昨夜那场惊心动魄的自残与惩罚,到了这一日,已经彻底沉淀成温柔的安全感。天光大亮时,吴稔是在谢术怀里自然醒的。
一睁眼,入目便是谢术线条清晰的下颌、冷白的皮肤,还有那双平日里高冷疏离、此刻只盛满温柔的眼。他呼吸间全是让人安定的雪松香,手腕上的伤口已经换过干净的纱布,不疼,只微微发痒,像有人在心上轻轻挠。
“醒了?”
谢术的声音低哑又轻,怕吓着他似的,指尖慢慢拂过他鬓角碎发,动作轻得像在对待一件稀世珍宝。
吴稔眨了眨眼,长睫颤了颤,脸颊微微泛红,往他怀里又缩了缩,声音带着刚睡醒的软:“嗯……”
“还怕吗?”谢术问。
吴稔轻轻摇头,抬手,小心翼翼摸了摸谢术昨天打了他三百七十七下的手,指腹轻轻蹭过他的指节:“不怕了。就是……你的手还酸不酸?”
谢术心口一烫,抓住他的手按在自己唇边吻了下,眼底又软又涩:“不酸。倒是你,昨晚哭成那样,眼睛还肿不肿?”
吴稔不好意思地埋进他颈窝:“不肿了……我以后真的不闹了,不让你心疼,也不让你动手。”
“我不是要罚你。”谢术抱紧他,声音沉而认真,“我是怕再晚一步,我就真的失去你了。”
这句话太重,吴稔鼻尖一酸,差点又掉眼泪,只能用力点头,把脸埋得更深:“我知道……我都知道。”
两人安静依偎了一会儿,阳光铺满大床,暖得人浑身发懒。
谢术忽然开口,声音很轻,却异常清晰:“今天,跟我回趟家吧。”
吴稔猛地一僵,瞬间从他怀里抬头,眼睛都睁大了一圈,原本褪去的慌乱又一点点冒出来:“回、回家?”

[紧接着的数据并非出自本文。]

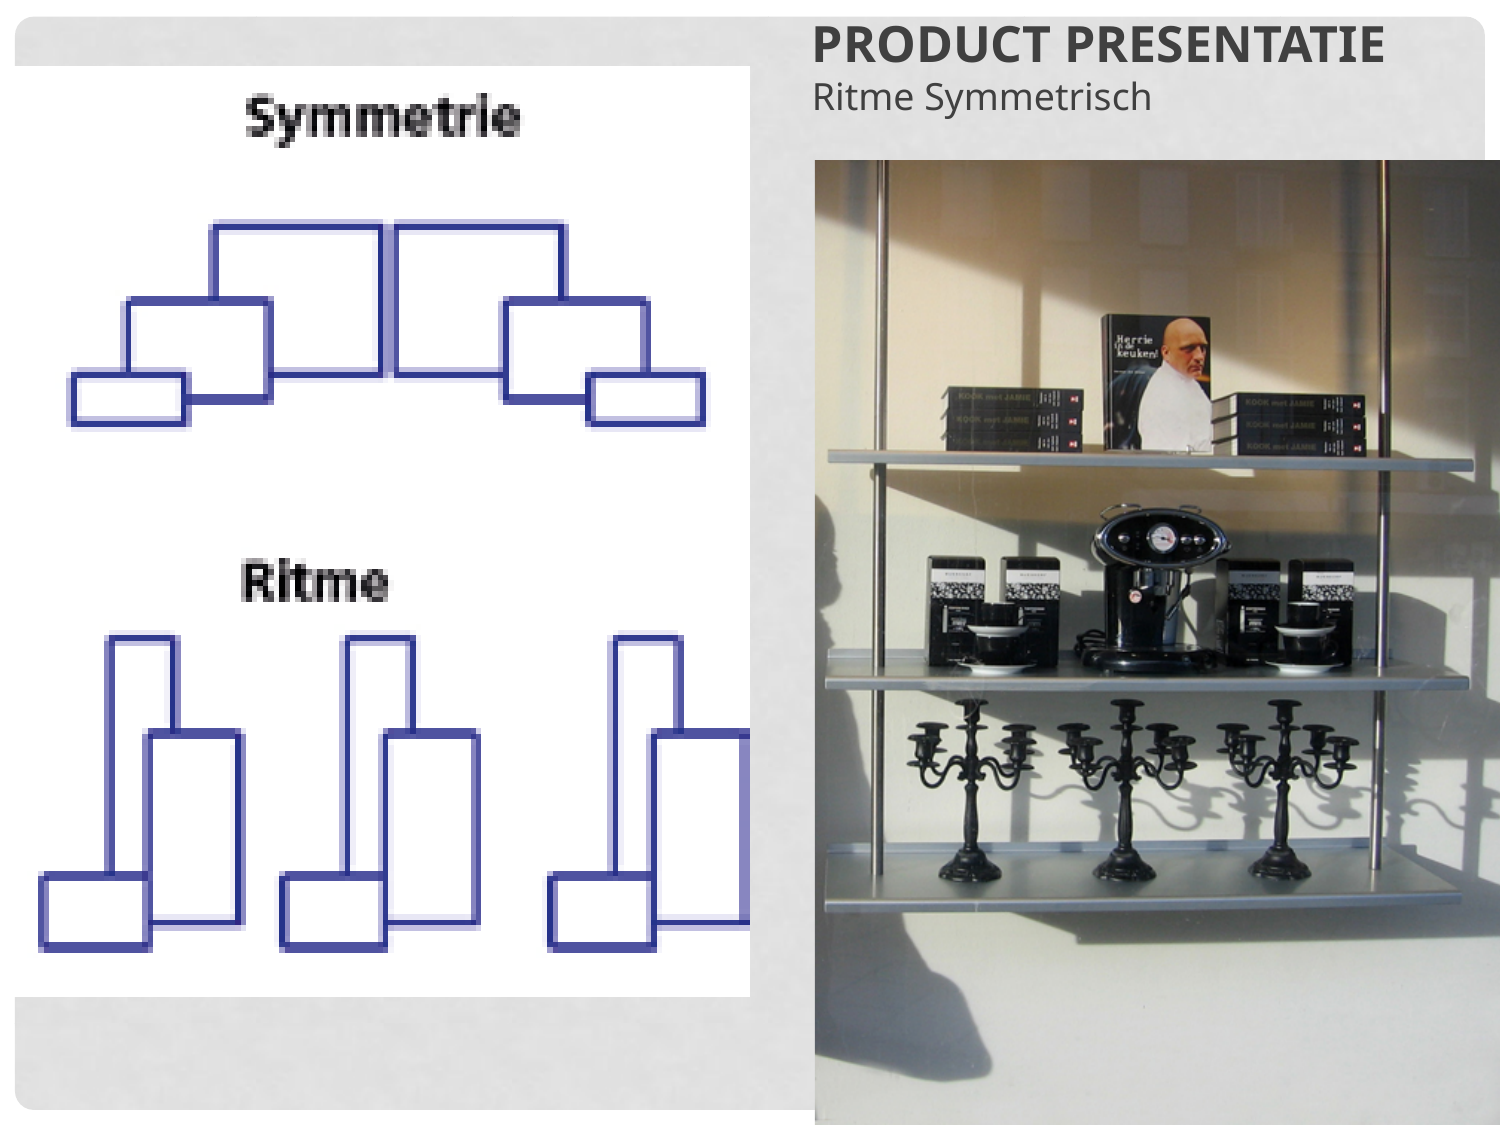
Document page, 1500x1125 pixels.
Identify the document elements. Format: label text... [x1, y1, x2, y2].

picture [814, 160, 1500, 1125]
text_box PRODUCT PRESENTATIE Ritme Symmetrisch [797, 0, 1500, 170]
picture [5, 66, 751, 997]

“嗯。”谢术看着他紧张的模样,心疼又好笑,伸手揉了揉他头发,“回我家,见我爸妈,还有我姐。”
吴稔瞬间紧张得手心都冒汗了。
他和谢术在一起这么久,不是没听过谢术提起家人——父亲谢明远,商界举足轻重的Alpha,气场强大却极其护短;母亲周海裴,温柔知性,对谢术从小宠到大;姐姐谢轻艺,强势干练的女Alpha,是谢术最亲的家人,也是一直帮他、护他的助攻。
他知道谢术家境极好,全家宠爱,和他那个支离破碎、只剩痛苦的原生家庭,完全是两个世界。
他怕。
怕谢术的父母不喜欢他。
怕他们嫌弃他出身普通,嫌弃他父母早逝,嫌弃他寄人篱下,嫌弃他满身伤痕、心理脆弱,甚至……嫌弃他曾经自残,满身阴暗。
他配不上谢术这四个字,像一根刺,时时刻刻扎在他心上。
谢术一眼就看穿了他的不安,伸手握住他微凉的手,与他十指紧扣,语气坚定又温柔:“别怕,有我在。”
“我爸妈早就知道你了。”
“我姐更是从头到尾站在你这边。”
“他们不是要为难你,是想亲口告诉你——以后,你也是我们家护着的人。”
吴稔嘴唇轻轻颤抖,眼眶微微发红:“可是……我这样的人,他们真的会接受吗?我家里那样,我身上又有那么多毛病……”
他越说越小声,越说越自卑。
十六岁前的幸福太短,十六岁后的黑暗太长。
伯父的冷漠,伯母的虐待,那些辱骂、下药、精神折磨,像烙印一样刻在他身上。他偏执、敏感、缺安全感、还会自我伤害,这样的他,怎么配走进谢术那样明亮温暖的家庭。
谢术看着他眼底又翻涌上来的破碎感,心口一抽,俯身,轻轻吻住他的额头。
“吴稔,你听清楚。”
“你是什么样的人,我比谁都清楚。”
“你受过的苦,我知道,我姐知道,我爸妈也知道。”
吴稔猛地抬头:“你、你们都知道?”
“嗯。”谢术点头,声音平静却有力,“你跟我说的所有事,我都告诉我姐了,我姐也慢慢跟我爸妈提了。他们没有一个人嫌弃你,没有一个人觉得你脏、觉得你不好。”
他顿了顿,一字一句,砸进吴稔心里:
“他们只觉得,你受了太多苦,从小没人疼,以后要加倍对你好。”
吴稔彻底愣住,眼泪毫无预兆地掉了下来。